- _Data for analysis_:
--- START ---

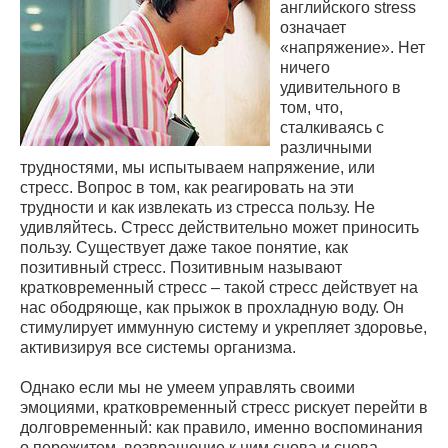
английского stress
означает
«напряжение». Нет
ничего
удивительного в
том, что,
сталкиваясь с
различными
трудностями, мы испытываем напряжение, или
стресс. Вопрос в том, как реагировать на эти
трудности и как извлекать из стресса пользу. Не
удивляйтесь. Стресс действительно может приносить
пользу. Существует даже такое понятие, как
позитивный стресс. Позитивным называют
кратковременный стресс – такой стресс действует на
нас ободряюще, как прыжок в прохладную воду. Он
стимулирует иммунную систему и укрепляет здоровье,
активизируя все системы организма.
Однако если мы не умеем управлять своими
эмоциями, кратковременный стресс рискует перейти в
долговременный: как правило, именно воспоминания
о пережитом, возвращение к ним снова и снова,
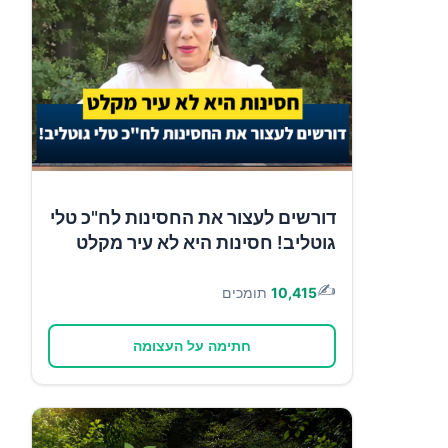
דורשים לעצור את החסינות לח"כ טלי
גוטליב! חסינות היא לא עיר מקלט
✍️
10,415
תומכים
חתימה על העצומה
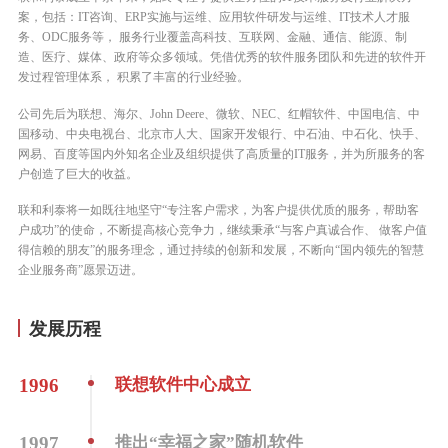
案，包括：IT咨询、ERP实施与运维、应用软件研发与运维、IT技术人才服
务、ODC服务等， 服务行业覆盖高科技、互联网、金融、通信、能源、制
造、医疗、媒体、政府等众多领域。凭借优秀的软件服务团队和先进的软件开
发过程管理体系， 积累了丰富的行业经验。
公司先后为联想、海尔、John Deere、微软、NEC、红帽软件、中国电信、中
国移动、中央电视台、北京市人大、国家开发银行、中石油、中石化、快手、
网易、百度等国内外知名企业及组织提供了高质量的IT服务，并为所服务的客
户创造了巨大的收益。
联和利泰将一如既往地坚守“专注客户需求，为客户提供优质的服务，帮助客
户成功”的使命，不断提高核心竞争力，继续秉承“与客户真诚合作、 做客户值
得信赖的朋友”的服务理念，通过持续的创新和发展，不断向“国内领先的智慧
企业服务商”愿景迈进。
发展历程
1996
联想软件中心成立
1997
推出“幸福之家”随机软件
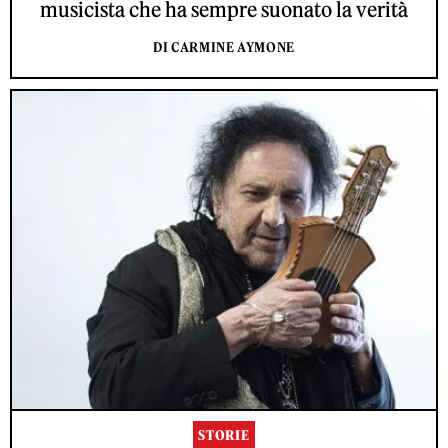
musicista che ha sempre suonato la verità
DI CARMINE AYMONE
STORIE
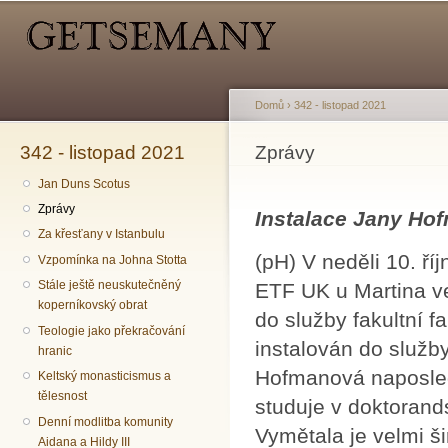
Hlavní menu
Sekundární menu
Př
hl
o
Domů
›
342 - listopad 2021
342 - listopad 2021
Jste zde
Zprávy
Jan Duns Scotus
Zprávy
Instalace Jany Ho
Za křesťany v Istanbulu
(pH) V neděli 10. ří
Vzpomínka na Johna Stotta
Stále ještě neuskutečněný
ETF UK u Martina ve
koperníkovský obrat
do služby fakultní 
Teologie jako překračování
instalován do služb
hranic
Hofmanová naposled
Keltský monasticismus a
tělesnost
studuje v doktorand
Denní modlitba komunity
Vymětala je velmi š
Aidana a Hildy III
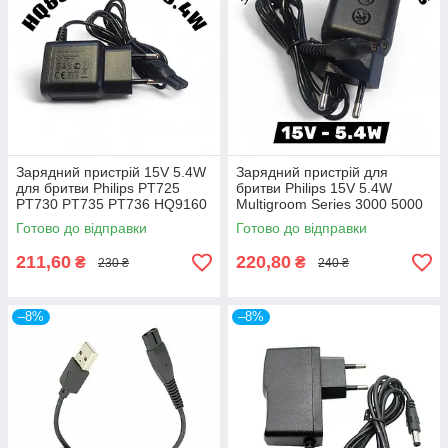
Зарядний пристрій 15V 5.4W
Зарядний пристрій для
для бритви Philips PT725
бритви Philips 15V 5.4W
PT730 PT735 PT736 HQ9160
Multigroom Series 3000 5000
HQ9170 HQ9190 RQ1060
7000 9000 MG7710 QP2530
Готово до відправки
Готово до відправки
RQ1050
S5579
211,60
220,80
₴
₴
230 ₴
240 ₴
–8%
–8%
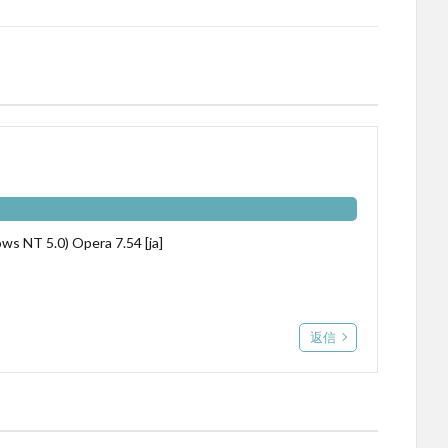
ws NT 5.0) Opera 7.54 [ja]
返信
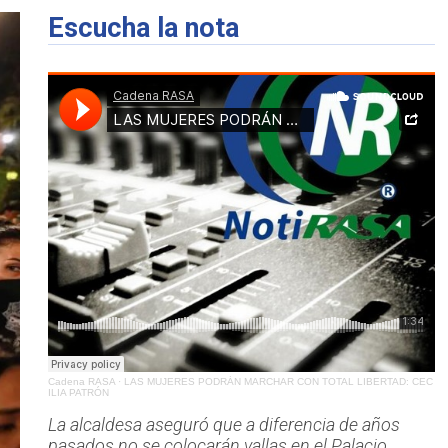
Escucha la nota
Cadena RASA
·
LAS MUJERES PODRÁN MARCHAR CON TOTAL LIBERTAD: CEC
ILIA PATRÓN
La alcaldesa aseguró que a diferencia de años
pasados no se colocarán vallas en el Palacio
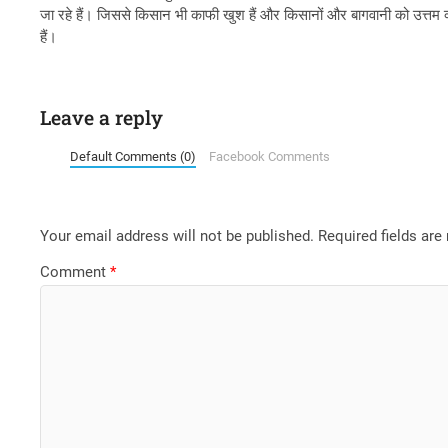
जा रहे हैं। जिससे किसान भी काफी खुश हैं और किसानों और बागवानी को उत्तम क्व
हैं।
Leave a reply
Default Comments (0)
Facebook Comments
Your email address will not be published.
Required fields ar
Comment
*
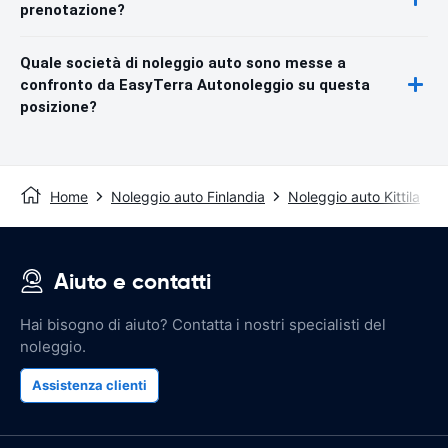
prenotazione?
Quale società di noleggio auto sono messe a
confronto da EasyTerra Autonoleggio su questa
posizione?
Home
Noleggio auto Finlandia
Noleggio auto Kittila
Aiuto e contatti
Hai bisogno di aiuto? Contatta i nostri specialisti del
noleggio.
Assistenza clienti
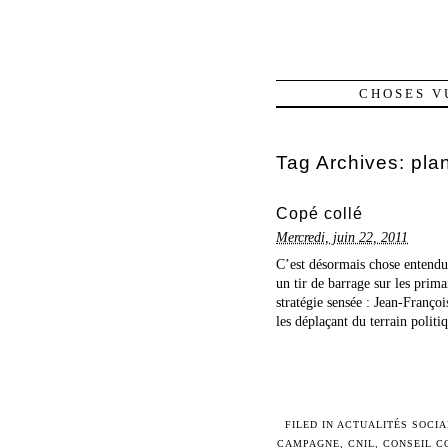
CHOSES V
Tag Archives:
pla
Copé collé
Mercredi, juin 22, 2011
C’est désormais chose entendu
un tir de barrage sur les prim
stratégie sensée : Jean-Françoi
les déplaçant du terrain politiq
FILED IN
ACTUALITÉS SOCIA
CAMPAGNE
,
CNIL
,
CONSEIL C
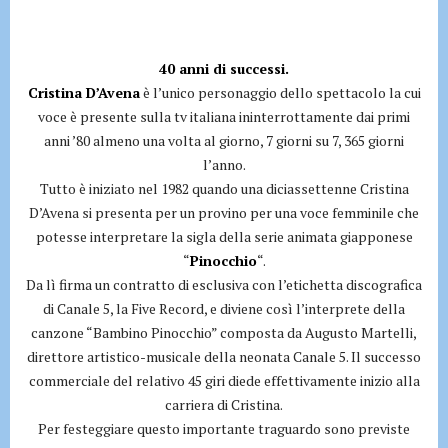
40 anni di successi.
Cristina D’Avena
è l’unico personaggio dello spettacolo la cui
voce è presente sulla tv italiana ininterrottamente dai primi
anni ’80 almeno una volta al giorno, 7 giorni su 7, 365 giorni
l’anno.
Tutto è iniziato nel 1982 quando una diciassettenne Cristina
D’Avena si presenta per un provino per una voce femminile che
potesse interpretare la sigla della serie animata giapponese
“
Pinocchio
“.
Da lì firma un contratto di esclusiva con l’etichetta discografica
di Canale 5, la Five Record, e diviene così l’interprete della
canzone “Bambino Pinocchio” composta da Augusto Martelli,
direttore artistico-musicale della neonata Canale 5. Il successo
commerciale del relativo 45 giri diede effettivamente inizio alla
carriera di Cristina.
Per festeggiare questo importante traguardo sono previste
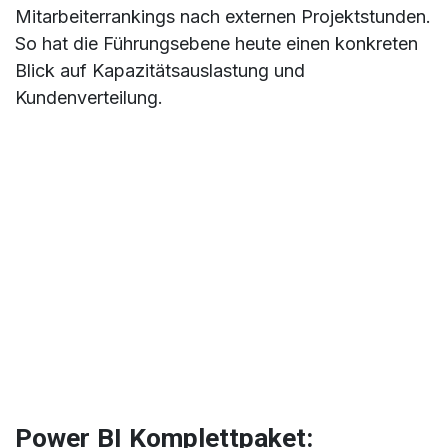
Mitarbeiterrankings nach externen Projektstunden.
So hat die Führungsebene heute einen konkreten
Blick auf Kapazitätsauslastung und
Kundenverteilung.
Power BI Komplettpaket:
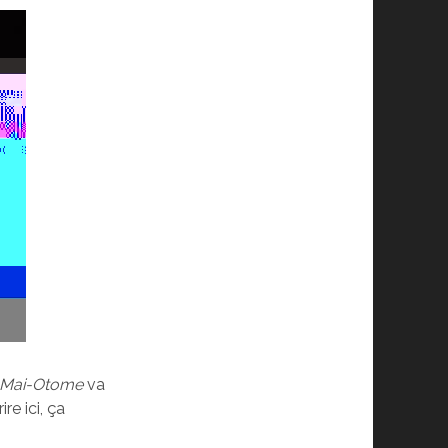
Mai-Otome
va
re ici, ça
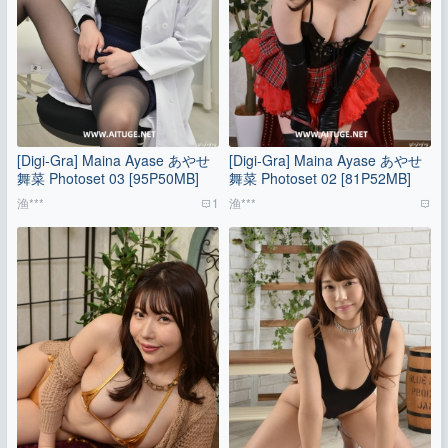
[Digi-Gra] Maina Ayase あやせ
[Digi-Gra] Maina Ayase あやせ
舞菜 Photoset 03 [95P50MB]
舞菜 Photoset 02 [81P52MB]
渔***
1
渔***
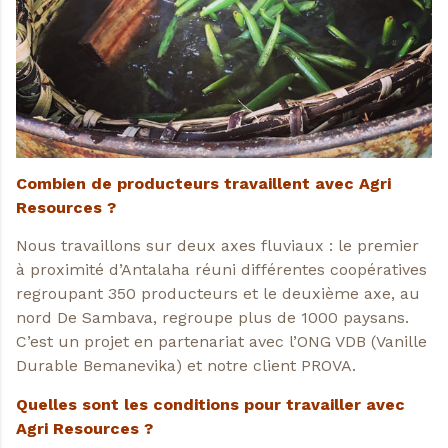
Combien de producteurs travaillent avec Agri
Resources ?
Nous travaillons sur deux axes fluviaux : le premier
à proximité d’Antalaha réuni différentes coopératives
regroupant 350 producteurs et le deuxième axe, au
nord De Sambava, regroupe plus de 1000 paysans.
C’est un projet en partenariat avec l’ONG VDB (Vanille
Durable Bemanevika) et notre client PROVA.
Quelles sont les conditions pour travailler avec
Agri Resources ?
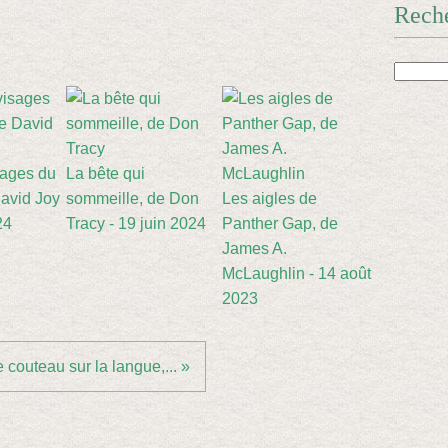
Rech
sages du
La bête qui
avid Joy
sommeille, de Don
Les aigles de
24
Tracy - 19 juin 2024
Panther Gap, de
James A.
McLaughlin - 14 août
2023
 couteau sur la langue,... »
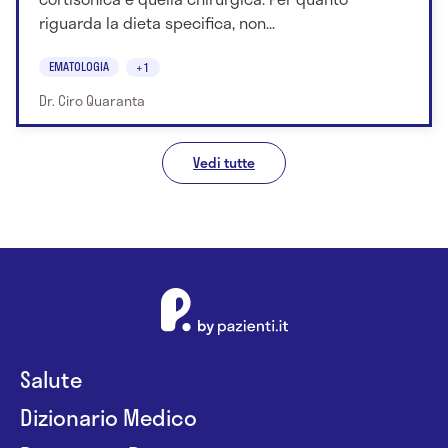
riguarda la dieta specifica, non...
EMATOLOGIA
+1
Dr. Ciro Quaranta
Vedi tutte
Salute
Dizionario Medico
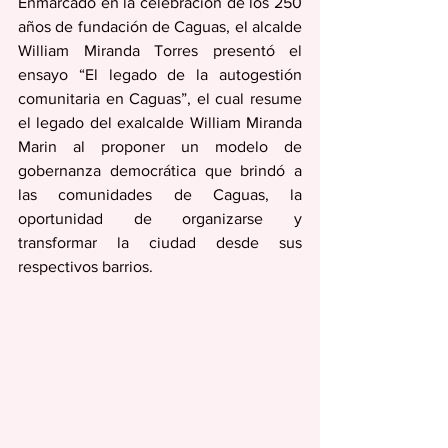
Enmarcado en la celebración de los 250 
años de fundación de Caguas, el alcalde 
William Miranda Torres presentó el 
ensayo “El legado de la autogestión 
comunitaria en Caguas”, el cual resume 
el legado del exalcalde William Miranda 
Marin al proponer un modelo de 
gobernanza democrática que brindó a 
las comunidades de Caguas, la 
oportunidad de organizarse y 
transformar la ciudad desde sus 
respectivos barrios.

--- END ---

- _Instructions for the task_:
Please filter the entries for the word "Agri" and copy the lines that have it.

- _Solution for this problem_:
Combien de producteurs travaillent avec Agri
Agri Resources ?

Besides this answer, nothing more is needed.